Antimicrobial peptide WK-13-3D protects mice from Japanese Encephalitis Virus by targeting viral envelope.

The Japanese encephalitis virus (JEV), a mosquito-borne flavivirus, poses a significant public health threat, particularly in Asia. Currently, there are no approved antiviral drugs specifically for treating JEV infection, leaving supportive care as the primary management strategy. This gap highlights an urgent need for novel therapeutic interventions. Targeting virus-host protein interactions, which are crucial for viral replication and pathogenesis, represents a promising strategy for developing new antiviral agents. The viral envelope protein, in particular, is a key player in viral entry and a prime target for inhibition.

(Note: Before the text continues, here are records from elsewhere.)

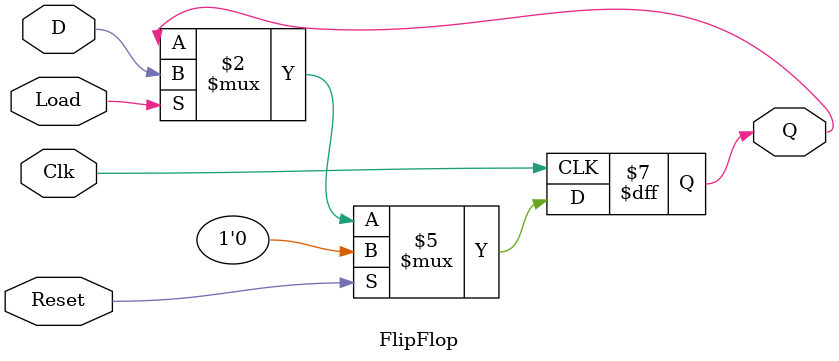
<source format=sv>
module FlipFlop (input logic Clk, Load, Reset, D, 
					  output logic Q);

always_ff @ (posedge Clk)
	begin

	Q <= Q;

	if(Reset)
		Q <= 1'b0;
		
	else if(Load)
		Q <= D;
		
end
endmodule
</source>
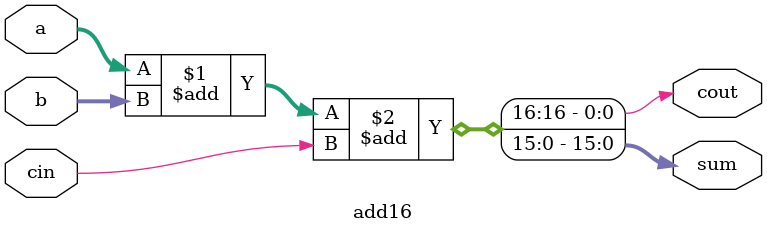
<source format=v>
module part_5_top_module (
    input [31:0] a,
    input [31:0] b,
    input sub,
    output [31:0] sum
);
    
    wire cout_lower; 
    wire [15:0] b_lower;

    assign b_lower = b[15:0] ^ {16{sub}};
    

    add16 lower16 (
        .a(a[15:0]),
        .b(b_lower),
        .cin(sub),
        .sum(sum[15:0]),
        .cout(cout_lower)
    );
    

    add16 upper16 (
        .a(a[31:16]),
        .b(b[31:16]),
        .cin(cout_lower),
        .sum(sum[31:16]),
        .cout() 
    );

endmodule


module add16 (
    input [15:0] a,
    input [15:0] b,
    input cin,
    output [15:0] sum,
    output cout
);
    assign {cout, sum} = a + b + cin;
endmodule

</source>
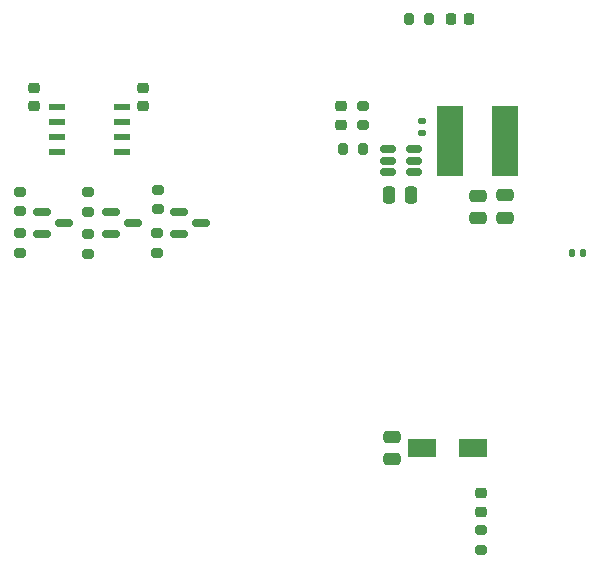
<source format=gbr>
%TF.GenerationSoftware,KiCad,Pcbnew,7.0.1-0*%
%TF.CreationDate,2023-05-05T03:57:04-04:00*%
%TF.ProjectId,rcc-pico,7263632d-7069-4636-9f2e-6b696361645f,rev?*%
%TF.SameCoordinates,Original*%
%TF.FileFunction,Paste,Top*%
%TF.FilePolarity,Positive*%
%FSLAX46Y46*%
G04 Gerber Fmt 4.6, Leading zero omitted, Abs format (unit mm)*
G04 Created by KiCad (PCBNEW 7.0.1-0) date 2023-05-05 03:57:04*
%MOMM*%
%LPD*%
G01*
G04 APERTURE LIST*
G04 Aperture macros list*
%AMRoundRect*
0 Rectangle with rounded corners*
0 $1 Rounding radius*
0 $2 $3 $4 $5 $6 $7 $8 $9 X,Y pos of 4 corners*
0 Add a 4 corners polygon primitive as box body*
4,1,4,$2,$3,$4,$5,$6,$7,$8,$9,$2,$3,0*
0 Add four circle primitives for the rounded corners*
1,1,$1+$1,$2,$3*
1,1,$1+$1,$4,$5*
1,1,$1+$1,$6,$7*
1,1,$1+$1,$8,$9*
0 Add four rect primitives between the rounded corners*
20,1,$1+$1,$2,$3,$4,$5,0*
20,1,$1+$1,$4,$5,$6,$7,0*
20,1,$1+$1,$6,$7,$8,$9,0*
20,1,$1+$1,$8,$9,$2,$3,0*%
G04 Aperture macros list end*
%ADD10R,2.330000X1.560000*%
%ADD11RoundRect,0.150000X-0.512500X-0.150000X0.512500X-0.150000X0.512500X0.150000X-0.512500X0.150000X0*%
%ADD12RoundRect,0.200000X0.275000X-0.200000X0.275000X0.200000X-0.275000X0.200000X-0.275000X-0.200000X0*%
%ADD13RoundRect,0.150000X-0.587500X-0.150000X0.587500X-0.150000X0.587500X0.150000X-0.587500X0.150000X0*%
%ADD14RoundRect,0.218750X-0.218750X-0.256250X0.218750X-0.256250X0.218750X0.256250X-0.218750X0.256250X0*%
%ADD15RoundRect,0.250000X-0.475000X0.250000X-0.475000X-0.250000X0.475000X-0.250000X0.475000X0.250000X0*%
%ADD16RoundRect,0.225000X0.250000X-0.225000X0.250000X0.225000X-0.250000X0.225000X-0.250000X-0.225000X0*%
%ADD17R,1.460500X0.558800*%
%ADD18RoundRect,0.200000X-0.275000X0.200000X-0.275000X-0.200000X0.275000X-0.200000X0.275000X0.200000X0*%
%ADD19RoundRect,0.250000X0.475000X-0.250000X0.475000X0.250000X-0.475000X0.250000X-0.475000X-0.250000X0*%
%ADD20RoundRect,0.200000X0.200000X0.275000X-0.200000X0.275000X-0.200000X-0.275000X0.200000X-0.275000X0*%
%ADD21RoundRect,0.140000X0.170000X-0.140000X0.170000X0.140000X-0.170000X0.140000X-0.170000X-0.140000X0*%
%ADD22RoundRect,0.140000X0.140000X0.170000X-0.140000X0.170000X-0.140000X-0.170000X0.140000X-0.170000X0*%
%ADD23RoundRect,0.250000X-0.250000X-0.475000X0.250000X-0.475000X0.250000X0.475000X-0.250000X0.475000X0*%
%ADD24R,2.225000X5.950000*%
%ADD25RoundRect,0.218750X0.256250X-0.218750X0.256250X0.218750X-0.256250X0.218750X-0.256250X-0.218750X0*%
G04 APERTURE END LIST*
D10*
%TO.C,D3*%
X130272500Y-74650000D03*
X134552500Y-74650000D03*
%TD*%
D11*
%TO.C,U1*%
X127362500Y-49400000D03*
X127362500Y-50350000D03*
X127362500Y-51300000D03*
X129637500Y-51300000D03*
X129637500Y-50350000D03*
X129637500Y-49400000D03*
%TD*%
D12*
%TO.C,R1*%
X125250000Y-47350000D03*
X125250000Y-45700000D03*
%TD*%
D13*
%TO.C,Q3*%
X98112500Y-54675000D03*
X98112500Y-56575000D03*
X99987500Y-55625000D03*
%TD*%
D14*
%TO.C,D1*%
X132687500Y-38350000D03*
X134262500Y-38350000D03*
%TD*%
D15*
%TO.C,C2*%
X137335000Y-53275000D03*
X137335000Y-55175000D03*
%TD*%
D16*
%TO.C,C9*%
X106690125Y-45747500D03*
X106690125Y-44197500D03*
%TD*%
D17*
%TO.C,U2*%
X99390975Y-45772500D03*
X99390975Y-47042500D03*
X99390975Y-48312500D03*
X99390975Y-49582500D03*
X104839275Y-49582500D03*
X104839275Y-48312500D03*
X104839275Y-47042500D03*
X104839275Y-45772500D03*
%TD*%
D18*
%TO.C,R4*%
X135250000Y-81637500D03*
X135250000Y-83287500D03*
%TD*%
D12*
%TO.C,R6*%
X107880000Y-54445000D03*
X107880000Y-52795000D03*
%TD*%
D19*
%TO.C,C5*%
X127775000Y-73700000D03*
X127775000Y-75600000D03*
%TD*%
D20*
%TO.C,R2*%
X125275000Y-49400000D03*
X123625000Y-49400000D03*
%TD*%
D12*
%TO.C,R10*%
X96230000Y-54635000D03*
X96230000Y-52985000D03*
%TD*%
%TO.C,R8*%
X102010000Y-54655000D03*
X102010000Y-53005000D03*
%TD*%
D13*
%TO.C,Q1*%
X109712500Y-54662500D03*
X109712500Y-56562500D03*
X111587500Y-55612500D03*
%TD*%
D21*
%TO.C,C1*%
X130250000Y-47980000D03*
X130250000Y-47020000D03*
%TD*%
D22*
%TO.C,C7*%
X143905000Y-58125000D03*
X142945000Y-58125000D03*
%TD*%
D12*
%TO.C,R7*%
X102000000Y-58215000D03*
X102000000Y-56565000D03*
%TD*%
D20*
%TO.C,R3*%
X130850000Y-38350000D03*
X129200000Y-38350000D03*
%TD*%
D23*
%TO.C,C4*%
X127450000Y-53225000D03*
X129350000Y-53225000D03*
%TD*%
D13*
%TO.C,Q2*%
X103962500Y-54675000D03*
X103962500Y-56575000D03*
X105837500Y-55625000D03*
%TD*%
D12*
%TO.C,R9*%
X96250000Y-58125000D03*
X96250000Y-56475000D03*
%TD*%
D24*
%TO.C,L1*%
X132675000Y-48675000D03*
X137275000Y-48675000D03*
%TD*%
D16*
%TO.C,C6*%
X123375000Y-47300000D03*
X123375000Y-45750000D03*
%TD*%
D15*
%TO.C,C3*%
X135000000Y-53300000D03*
X135000000Y-55200000D03*
%TD*%
D25*
%TO.C,D2*%
X135250000Y-80050000D03*
X135250000Y-78475000D03*
%TD*%
D16*
%TO.C,C8*%
X97425000Y-45725000D03*
X97425000Y-44175000D03*
%TD*%
D12*
%TO.C,R5*%
X107850000Y-58135000D03*
X107850000Y-56485000D03*
%TD*%
M02*

</source>
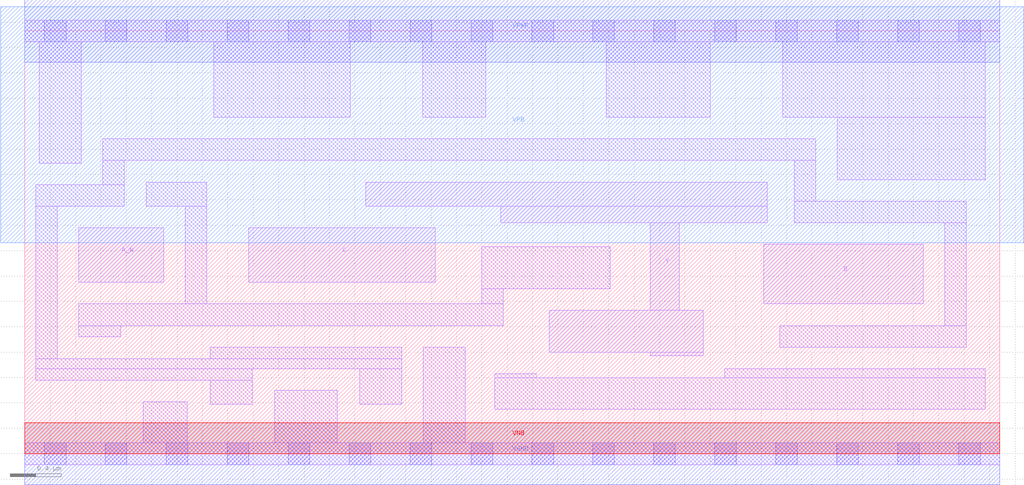
<source format=lef>
# Copyright 2020 The SkyWater PDK Authors
#
# Licensed under the Apache License, Version 2.0 (the "License");
# you may not use this file except in compliance with the License.
# You may obtain a copy of the License at
#
#     https://www.apache.org/licenses/LICENSE-2.0
#
# Unless required by applicable law or agreed to in writing, software
# distributed under the License is distributed on an "AS IS" BASIS,
# WITHOUT WARRANTIES OR CONDITIONS OF ANY KIND, either express or implied.
# See the License for the specific language governing permissions and
# limitations under the License.
#
# SPDX-License-Identifier: Apache-2.0

VERSION 5.7 ;
  NOWIREEXTENSIONATPIN ON ;
  DIVIDERCHAR "/" ;
  BUSBITCHARS "[]" ;
MACRO sky130_fd_sc_ms__nand3b_4
  CLASS CORE ;
  FOREIGN sky130_fd_sc_ms__nand3b_4 ;
  ORIGIN  0.000000  0.000000 ;
  SIZE  7.680000 BY  3.330000 ;
  SYMMETRY X Y ;
  SITE unit ;
  PIN A_N
    ANTENNAGATEAREA  0.413400 ;
    DIRECTION INPUT ;
    USE SIGNAL ;
    PORT
      LAYER li1 ;
        RECT 0.425000 1.350000 1.095000 1.780000 ;
    END
  END A_N
  PIN B
    ANTENNAGATEAREA  0.847200 ;
    DIRECTION INPUT ;
    USE SIGNAL ;
    PORT
      LAYER li1 ;
        RECT 5.820000 1.180000 7.075000 1.650000 ;
    END
  END B
  PIN C
    ANTENNAGATEAREA  0.847200 ;
    DIRECTION INPUT ;
    USE SIGNAL ;
    PORT
      LAYER li1 ;
        RECT 1.765000 1.350000 3.235000 1.780000 ;
    END
  END C
  PIN Y
    ANTENNADIFFAREA  1.765700 ;
    DIRECTION OUTPUT ;
    USE SIGNAL ;
    PORT
      LAYER li1 ;
        RECT 2.685000 1.950000 5.850000 2.140000 ;
        RECT 3.750000 1.820000 5.850000 1.950000 ;
        RECT 4.130000 0.800000 5.345000 1.130000 ;
        RECT 4.925000 0.770000 5.345000 0.800000 ;
        RECT 4.925000 1.130000 5.155000 1.820000 ;
    END
  END Y
  PIN VGND
    DIRECTION INOUT ;
    USE GROUND ;
    PORT
      LAYER met1 ;
        RECT 0.000000 -0.245000 7.680000 0.245000 ;
    END
  END VGND
  PIN VNB
    DIRECTION INOUT ;
    USE GROUND ;
    PORT
      LAYER pwell ;
        RECT 0.000000 0.000000 7.680000 0.245000 ;
    END
  END VNB
  PIN VPB
    DIRECTION INOUT ;
    USE POWER ;
    PORT
      LAYER nwell ;
        RECT -0.190000 1.660000 7.870000 3.520000 ;
    END
  END VPB
  PIN VPWR
    DIRECTION INOUT ;
    USE POWER ;
    PORT
      LAYER met1 ;
        RECT 0.000000 3.085000 7.680000 3.575000 ;
    END
  END VPWR
  OBS
    LAYER li1 ;
      RECT 0.000000 -0.085000 7.680000 0.085000 ;
      RECT 0.000000  3.245000 7.680000 3.415000 ;
      RECT 0.085000  0.580000 1.790000 0.670000 ;
      RECT 0.085000  0.670000 2.970000 0.750000 ;
      RECT 0.085000  0.750000 0.255000 1.950000 ;
      RECT 0.085000  1.950000 0.785000 2.120000 ;
      RECT 0.115000  2.290000 0.445000 3.245000 ;
      RECT 0.425000  0.920000 0.755000 1.010000 ;
      RECT 0.425000  1.010000 3.770000 1.180000 ;
      RECT 0.615000  2.120000 0.785000 2.310000 ;
      RECT 0.615000  2.310000 6.230000 2.480000 ;
      RECT 0.935000  0.085000 1.280000 0.410000 ;
      RECT 0.955000  1.950000 1.435000 2.140000 ;
      RECT 1.265000  1.180000 1.435000 1.950000 ;
      RECT 1.460000  0.390000 1.790000 0.580000 ;
      RECT 1.460000  0.750000 2.970000 0.840000 ;
      RECT 1.490000  2.650000 2.565000 3.245000 ;
      RECT 1.970000  0.085000 2.460000 0.500000 ;
      RECT 2.640000  0.390000 2.970000 0.670000 ;
      RECT 3.135000  2.650000 3.630000 3.245000 ;
      RECT 3.140000  0.085000 3.470000 0.840000 ;
      RECT 3.600000  1.180000 3.770000 1.300000 ;
      RECT 3.600000  1.300000 4.610000 1.630000 ;
      RECT 3.700000  0.350000 7.565000 0.600000 ;
      RECT 3.700000  0.600000 4.030000 0.630000 ;
      RECT 4.580000  2.650000 5.400000 3.245000 ;
      RECT 5.515000  0.600000 7.565000 0.670000 ;
      RECT 5.945000  0.840000 7.415000 1.010000 ;
      RECT 5.970000  2.650000 7.565000 3.245000 ;
      RECT 6.060000  1.820000 7.415000 1.990000 ;
      RECT 6.060000  1.990000 6.230000 2.310000 ;
      RECT 6.400000  2.160000 7.565000 2.650000 ;
      RECT 7.245000  1.010000 7.415000 1.820000 ;
    LAYER mcon ;
      RECT 0.155000 -0.085000 0.325000 0.085000 ;
      RECT 0.155000  3.245000 0.325000 3.415000 ;
      RECT 0.635000 -0.085000 0.805000 0.085000 ;
      RECT 0.635000  3.245000 0.805000 3.415000 ;
      RECT 1.115000 -0.085000 1.285000 0.085000 ;
      RECT 1.115000  3.245000 1.285000 3.415000 ;
      RECT 1.595000 -0.085000 1.765000 0.085000 ;
      RECT 1.595000  3.245000 1.765000 3.415000 ;
      RECT 2.075000 -0.085000 2.245000 0.085000 ;
      RECT 2.075000  3.245000 2.245000 3.415000 ;
      RECT 2.555000 -0.085000 2.725000 0.085000 ;
      RECT 2.555000  3.245000 2.725000 3.415000 ;
      RECT 3.035000 -0.085000 3.205000 0.085000 ;
      RECT 3.035000  3.245000 3.205000 3.415000 ;
      RECT 3.515000 -0.085000 3.685000 0.085000 ;
      RECT 3.515000  3.245000 3.685000 3.415000 ;
      RECT 3.995000 -0.085000 4.165000 0.085000 ;
      RECT 3.995000  3.245000 4.165000 3.415000 ;
      RECT 4.475000 -0.085000 4.645000 0.085000 ;
      RECT 4.475000  3.245000 4.645000 3.415000 ;
      RECT 4.955000 -0.085000 5.125000 0.085000 ;
      RECT 4.955000  3.245000 5.125000 3.415000 ;
      RECT 5.435000 -0.085000 5.605000 0.085000 ;
      RECT 5.435000  3.245000 5.605000 3.415000 ;
      RECT 5.915000 -0.085000 6.085000 0.085000 ;
      RECT 5.915000  3.245000 6.085000 3.415000 ;
      RECT 6.395000 -0.085000 6.565000 0.085000 ;
      RECT 6.395000  3.245000 6.565000 3.415000 ;
      RECT 6.875000 -0.085000 7.045000 0.085000 ;
      RECT 6.875000  3.245000 7.045000 3.415000 ;
      RECT 7.355000 -0.085000 7.525000 0.085000 ;
      RECT 7.355000  3.245000 7.525000 3.415000 ;
  END
END sky130_fd_sc_ms__nand3b_4
END LIBRARY

</source>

This preclinical study investigated the antiviral efficacy of the antimicrobial peptide WK-13-3D against Japanese Encephalitis Virus (JEV) infection. Researchers utilized an in vivo mouse model of JEV infection. The core experimental design involved pre-treating JEV viral particles with WK-13-3D prior to administration to the mice. The primary endpoint was protection against mortality. The study also explored the peptide's mechanism of action, focusing on its interaction with viral particles and its effect on viral internalization, likely using in vitro assays, though specific methods like ELISA or flow cytometry were not detailed in the abstract.

Antimicrobial peptide WK-13-3D demonstrated potent antiviral activity against Japanese Encephalitis Virus (JEV). Mechanistically, the peptide inhibits JEV infection by directly binding to the viral particle. This interaction is hypothesized to involve the viral Envelope (E) protein, a critical component for viral entry. The binding of WK-13-3D to the virus effectively prevents viral internalization into host cells, thereby blocking the initial stages of infection. This in vitro mechanism translated into significant in vivo protection. > In JEV-infected mice, pre-treating the virus with WK-13-3D provided complete protection against mortality, indicating a robust therapeutic potential. This finding suggests that WK-13-3D interferes with a fundamental step of the JEV life cycle, offering a novel approach to combat this severe neurological infection.